=== What to do ===
Your answer must match the data word for word.

[Plain-text document sources]
● ● ●

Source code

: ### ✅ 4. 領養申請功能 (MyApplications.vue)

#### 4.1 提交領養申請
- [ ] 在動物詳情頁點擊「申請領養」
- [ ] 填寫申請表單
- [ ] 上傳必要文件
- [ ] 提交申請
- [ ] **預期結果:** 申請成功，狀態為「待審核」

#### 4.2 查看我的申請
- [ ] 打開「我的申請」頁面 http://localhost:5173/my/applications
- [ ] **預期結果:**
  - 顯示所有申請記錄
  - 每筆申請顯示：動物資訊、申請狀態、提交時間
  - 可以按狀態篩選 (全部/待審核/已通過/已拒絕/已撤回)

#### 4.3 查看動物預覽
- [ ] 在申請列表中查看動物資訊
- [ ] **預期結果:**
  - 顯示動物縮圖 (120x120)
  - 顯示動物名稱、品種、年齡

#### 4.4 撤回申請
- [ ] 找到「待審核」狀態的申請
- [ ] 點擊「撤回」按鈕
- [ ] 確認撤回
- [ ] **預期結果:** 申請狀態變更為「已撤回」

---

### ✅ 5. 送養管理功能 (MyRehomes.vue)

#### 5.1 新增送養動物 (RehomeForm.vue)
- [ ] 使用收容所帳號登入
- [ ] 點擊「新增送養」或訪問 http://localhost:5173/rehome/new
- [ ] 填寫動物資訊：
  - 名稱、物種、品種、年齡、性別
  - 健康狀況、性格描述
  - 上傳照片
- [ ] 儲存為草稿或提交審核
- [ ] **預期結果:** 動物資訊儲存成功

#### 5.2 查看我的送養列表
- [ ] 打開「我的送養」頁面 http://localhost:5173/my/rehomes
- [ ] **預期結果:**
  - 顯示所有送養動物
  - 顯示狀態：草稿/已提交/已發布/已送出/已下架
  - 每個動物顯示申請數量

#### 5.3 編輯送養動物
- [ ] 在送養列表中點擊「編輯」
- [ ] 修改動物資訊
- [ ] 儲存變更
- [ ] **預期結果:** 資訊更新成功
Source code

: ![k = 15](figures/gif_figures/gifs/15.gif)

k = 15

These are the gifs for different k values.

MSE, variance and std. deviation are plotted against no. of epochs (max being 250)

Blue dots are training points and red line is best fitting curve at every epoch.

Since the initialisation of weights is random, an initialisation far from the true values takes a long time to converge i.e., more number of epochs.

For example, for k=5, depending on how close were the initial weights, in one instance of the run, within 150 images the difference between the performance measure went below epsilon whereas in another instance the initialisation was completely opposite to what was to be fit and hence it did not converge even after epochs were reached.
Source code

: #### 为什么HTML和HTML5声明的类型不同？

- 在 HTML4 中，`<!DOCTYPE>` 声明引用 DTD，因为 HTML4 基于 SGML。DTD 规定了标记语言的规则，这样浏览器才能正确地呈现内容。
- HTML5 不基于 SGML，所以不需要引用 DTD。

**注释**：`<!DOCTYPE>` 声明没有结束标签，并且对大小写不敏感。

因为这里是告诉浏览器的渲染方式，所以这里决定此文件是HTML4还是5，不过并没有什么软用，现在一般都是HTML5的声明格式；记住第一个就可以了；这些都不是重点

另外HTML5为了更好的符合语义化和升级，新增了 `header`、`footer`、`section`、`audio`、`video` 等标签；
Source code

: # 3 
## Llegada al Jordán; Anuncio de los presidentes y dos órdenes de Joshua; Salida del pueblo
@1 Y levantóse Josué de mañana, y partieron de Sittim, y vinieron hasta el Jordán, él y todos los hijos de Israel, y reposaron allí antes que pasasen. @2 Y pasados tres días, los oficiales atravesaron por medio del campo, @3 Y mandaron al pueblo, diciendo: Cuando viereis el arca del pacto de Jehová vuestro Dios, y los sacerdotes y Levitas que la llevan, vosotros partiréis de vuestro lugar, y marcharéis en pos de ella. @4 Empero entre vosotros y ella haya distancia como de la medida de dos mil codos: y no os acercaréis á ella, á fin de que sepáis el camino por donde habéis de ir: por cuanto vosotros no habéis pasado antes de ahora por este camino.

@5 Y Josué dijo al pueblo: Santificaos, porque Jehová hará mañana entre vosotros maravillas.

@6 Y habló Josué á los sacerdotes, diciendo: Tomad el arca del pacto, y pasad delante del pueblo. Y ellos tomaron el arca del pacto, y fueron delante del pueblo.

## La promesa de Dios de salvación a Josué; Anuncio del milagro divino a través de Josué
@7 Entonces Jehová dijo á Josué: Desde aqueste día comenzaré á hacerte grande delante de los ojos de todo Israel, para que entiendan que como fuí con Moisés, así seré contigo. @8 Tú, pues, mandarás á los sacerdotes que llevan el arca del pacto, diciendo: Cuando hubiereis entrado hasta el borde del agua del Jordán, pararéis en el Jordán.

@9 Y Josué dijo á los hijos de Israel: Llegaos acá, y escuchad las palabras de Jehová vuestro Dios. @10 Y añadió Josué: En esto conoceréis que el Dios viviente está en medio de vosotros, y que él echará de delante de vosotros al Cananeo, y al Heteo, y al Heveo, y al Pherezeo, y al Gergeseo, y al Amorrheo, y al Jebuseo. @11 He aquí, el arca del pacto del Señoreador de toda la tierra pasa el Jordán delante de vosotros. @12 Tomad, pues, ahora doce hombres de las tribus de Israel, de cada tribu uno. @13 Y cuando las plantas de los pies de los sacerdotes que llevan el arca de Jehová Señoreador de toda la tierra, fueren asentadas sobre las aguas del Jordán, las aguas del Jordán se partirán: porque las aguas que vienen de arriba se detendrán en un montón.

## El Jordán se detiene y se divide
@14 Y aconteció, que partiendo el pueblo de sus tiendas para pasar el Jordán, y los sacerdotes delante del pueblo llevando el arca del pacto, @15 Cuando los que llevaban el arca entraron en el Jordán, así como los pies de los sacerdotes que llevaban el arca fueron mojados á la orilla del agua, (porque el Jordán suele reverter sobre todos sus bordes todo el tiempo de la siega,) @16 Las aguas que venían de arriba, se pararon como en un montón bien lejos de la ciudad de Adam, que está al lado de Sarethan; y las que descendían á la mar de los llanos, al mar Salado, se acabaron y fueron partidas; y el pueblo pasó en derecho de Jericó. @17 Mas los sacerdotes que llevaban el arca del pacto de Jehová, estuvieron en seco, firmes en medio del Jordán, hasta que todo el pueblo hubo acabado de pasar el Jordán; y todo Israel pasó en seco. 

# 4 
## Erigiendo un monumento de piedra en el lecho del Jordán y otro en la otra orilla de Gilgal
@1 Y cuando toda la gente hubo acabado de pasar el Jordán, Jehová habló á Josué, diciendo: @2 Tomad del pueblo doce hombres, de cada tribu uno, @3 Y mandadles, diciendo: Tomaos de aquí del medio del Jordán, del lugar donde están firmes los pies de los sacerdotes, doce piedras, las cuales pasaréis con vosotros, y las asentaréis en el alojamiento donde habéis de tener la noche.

● ● ●

=== Exercise response ===
Source code

: ### ✅ 4. 領養申請功能 (MyApplications.vue)

#### 4.1 提交領養申請
- [ ] 在動物詳情頁點擊「申請領養」
- [ ] 填寫申請表單
- [ ] 上傳必要文件
- [ ] 提交申請
- [ ] **預期結果:** 申請成功，狀態為「待審核」

#### 4.2 查看我的申請
- [ ] 打開「我的申請」頁面 http://localhost:5173/my/applications
- [ ] **預期結果:**
  - 顯示所有申請記錄
  - 每筆申請顯示：動物資訊、申請狀態、提交時間
  - 可以按狀態篩選 (全部/待審核/已通過/已拒絕/已撤回)

#### 4.3 查看動物預覽
- [ ] 在申請列表中查看動物資訊
- [ ] **預期結果:**
  - 顯示動物縮圖 (120x120)
  - 顯示動物名稱、品種、年齡

#### 4.4 撤回申請
- [ ] 找到「待審核」狀態的申請
- [ ] 點擊「撤回」按鈕
- [ ] 確認撤回
- [ ] **預期結果:** 申請狀態變更為「已撤回」

---

### ✅ 5. 送養管理功能 (MyRehomes.vue)

#### 5.1 新增送養動物 (RehomeForm.vue)
- [ ] 使用收容所帳號登入
- [ ] 點擊「新增送養」或訪問 http://localhost:5173/rehome/new
- [ ] 填寫動物資訊：
  - 名稱、物種、品種、年齡、性別
  - 健康狀況、性格描述
  - 上傳照片
- [ ] 儲存為草稿或提交審核
- [ ] **預期結果:** 動物資訊儲存成功

#### 5.2 查看我的送養列表
- [ ] 打開「我的送養」頁面 http://localhost:5173/my/rehomes
- [ ] **預期結果:**
  - 顯示所有送養動物
  - 顯示狀態：草稿/已提交/已發布/已送出/已下架
  - 每個動物顯示申請數量

#### 5.3 編輯送養動物
- [ ] 在送養列表中點擊「編輯」
- [ ] 修改動物資訊
- [ ] 儲存變更
- [ ] **預期結果:** 資訊更新成功
Source code

: ![k = 15](figures/gif_figures/gifs/15.gif)

k = 15

These are the gifs for different k values.

MSE, variance and std. deviation are plotted against no. of epochs (max being 250)

Blue dots are training points and red line is best fitting curve at every epoch.

Since the initialisation of weights is random, an initialisation far from the true values takes a long time to converge i.e., more number of epochs.

For example, for k=5, depending on how close were the initial weights, in one instance of the run, within 150 images the difference between the performance measure went below epsilon whereas in another instance the initialisation was completely opposite to what was to be fit and hence it did not converge even after epochs were reached.
Source code

: #### 为什么HTML和HTML5声明的类型不同？

- 在 HTML4 中，`<!DOCTYPE>` 声明引用 DTD，因为 HTML4 基于 SGML。DTD 规定了标记语言的规则，这样浏览器才能正确地呈现内容。
- HTML5 不基于 SGML，所以不需要引用 DTD。

**注释**：`<!DOCTYPE>` 声明没有结束标签，并且对大小写不敏感。

因为这里是告诉浏览器的渲染方式，所以这里决定此文件是HTML4还是5，不过并没有什么软用，现在一般都是HTML5的声明格式；记住第一个就可以了；这些都不是重点

另外HTML5为了更好的符合语义化和升级，新增了 `header`、`footer`、`section`、`audio`、`video` 等标签；
Source code

: # 3 
## Llegada al Jordán; Anuncio de los presidentes y dos órdenes de Joshua; Salida del pueblo
@1 Y levantóse Josué de mañana, y partieron de Sittim, y vinieron hasta el Jordán, él y todos los hijos de Israel, y reposaron allí antes que pasasen. @2 Y pasados tres días, los oficiales atravesaron por medio del campo, @3 Y mandaron al pueblo, diciendo: Cuando viereis el arca del pacto de Jehová vuestro Dios, y los sacerdotes y Levitas que la llevan, vosotros partiréis de vuestro lugar, y marcharéis en pos de ella. @4 Empero entre vosotros y ella haya distancia como de la medida de dos mil codos: y no os acercaréis á ella, á fin de que sepáis el camino por donde habéis de ir: por cuanto vosotros no habéis pasado antes de ahora por este camino.

@5 Y Josué dijo al pueblo: Santificaos, porque Jehová hará mañana entre vosotros maravillas.

@6 Y habló Josué á los sacerdotes, diciendo: Tomad el arca del pacto, y pasad delante del pueblo. Y ellos tomaron el arca del pacto, y fueron delante del pueblo.

## La promesa de Dios de salvación a Josué; Anuncio del milagro divino a través de Josué
@7 Entonces Jehová dijo á Josué: Desde aqueste día comenzaré á hacerte grande delante de los ojos de todo Israel, para que entiendan que como fuí con Moisés, así seré contigo. @8 Tú, pues, mandarás á los sacerdotes que llevan el arca del pacto, diciendo: Cuando hubiereis entrado hasta el borde del agua del Jordán, pararéis en el Jordán.

@9 Y Josué dijo á los hijos de Israel: Llegaos acá, y escuchad las palabras de Jehová vuestro Dios. @10 Y añadió Josué: En esto conoceréis que el Dios viviente está en medio de vosotros, y que él echará de delante de vosotros al Cananeo, y al Heteo, y al Heveo, y al Pherezeo, y al Gergeseo, y al Amorrheo, y al Jebuseo. @11 He aquí, el arca del pacto del Señoreador de toda la tierra pasa el Jordán delante de vosotros. @12 Tomad, pues, ahora doce hombres de las tribus de Israel, de cada tribu uno. @13 Y cuando las plantas de los pies de los sacerdotes que llevan el arca de Jehová Señoreador de toda la tierra, fueren asentadas sobre las aguas del Jordán, las aguas del Jordán se partirán: porque las aguas que vienen de arriba se detendrán en un montón.

## El Jordán se detiene y se divide
@14 Y aconteció, que partiendo el pueblo de sus tiendas para pasar el Jordán, y los sacerdotes delante del pueblo llevando el arca del pacto, @15 Cuando los que llevaban el arca entraron en el Jordán, así como los pies de los sacerdotes que llevaban el arca fueron mojados á la orilla del agua, (porque el Jordán suele reverter sobre todos sus bordes todo el tiempo de la siega,) @16 Las aguas que venían de arriba, se pararon como en un montón bien lejos de la ciudad de Adam, que está al lado de Sarethan; y las que descendían á la mar de los llanos, al mar Salado, se acabaron y fueron partidas; y el pueblo pasó en derecho de Jericó. @17 Mas los sacerdotes que llevaban el arca del pacto de Jehová, estuvieron en seco, firmes en medio del Jordán, hasta que todo el pueblo hubo acabado de pasar el Jordán; y todo Israel pasó en seco. 

# 4 
## Erigiendo un monumento de piedra en el lecho del Jordán y otro en la otra orilla de Gilgal
@1 Y cuando toda la gente hubo acabado de pasar el Jordán, Jehová habló á Josué, diciendo: @2 Tomad del pueblo doce hombres, de cada tribu uno, @3 Y mandadles, diciendo: Tomaos de aquí del medio del Jordán, del lugar donde están firmes los pies de los sacerdotes, doce piedras, las cuales pasaréis con vosotros, y las asentaréis en el alojamiento donde habéis de tener la noche.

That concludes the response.